Ultragauche : l’ombre de Tarnac plane sur « l’affaire du 8 décembre »
Après quatre semaines de procès, deux lectures s’opposent radicalement : une association de malfaiteurs terroriste pour le parquet, un procès politique pour la défense. Dont les avocats ont globalement plaidé la relaxe et pointé l’inexistence de projet et donc d’intention. Décision attendue le 22 décembre.
Dès les premières minutes du procès commencé le 3 octobre, la présidente du tribunal – qui doit juger sept personnes accusées d’association de malfaiteurs terroriste en lien avec l’ultragauche dans l’affaire dite « du 8 décembre » –, a tenté d’imposer tout au long des débats une sorte d’autorité bienveillante de maîtresse d’école. On sentait l’inquiétude du débordement. Il faut dire qu’il y avait du monde dans la salle. Les soutiens étaient nombreux, déterminés et bien organisés. Des rassemblements avec prise de paroles ont eu lieu devant le tribunal, des notes à l’intention des journalistes ont été déposées sur les bancs, un blog très précis a même rendu compte de la teneur des débats jour après jour. On voit rarement une telle mobilisation en soutien à des mis en cause devant la 16e chambre antiterroriste de Paris.
Des jeunes aux coupes de cheveux improbables et colorés se sont serrés aux anciens, piquant parfois du nez, bercés par la longueur monotone des débats qui ont duré un mois. Réveillés par les sifflements d’imitation du serpent quand le procureur prend la parole pour enfoncer les prévenus, les applaudissements quand les avocats de la défense contre argumentent. Et les éclats de rire. Beaucoup d’éclats de rire. Les magistrats, même ceux du parquet, s’y sont aussi laissés prendre. Des rires qui traduisaient un sentiment de ridicule diffus face à la teneur de ce dossier. « Que fait-on vraiment là ? » se demande-t-on presque. « On ne rit pas avec des gens qui vous font peur », pointe Me Lucie Simon, avocate de Manuel H., contre lequel le procureur a requis trois ans de prison dont deux avec sursis.

→ Extrait de données
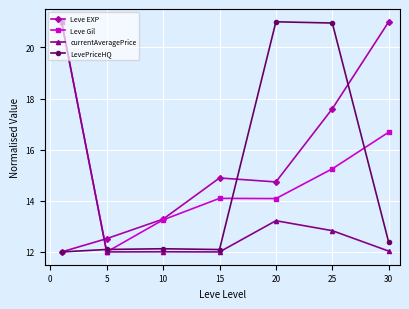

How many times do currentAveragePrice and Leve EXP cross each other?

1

→ Consigne
D'après l'article sur l'affaire du 8 décembre, pourquoi la présidente du tribunal a-t-elle tenté d'imposer une autorité de « maîtresse d'école » ? Répondez en une à trois phrases.

→ Réponse rédigée
Par crainte d'un débordement : il y avait beaucoup de monde dans la salle. Les soutiens des prévenus étaient nombreux, déterminés et bien organisés.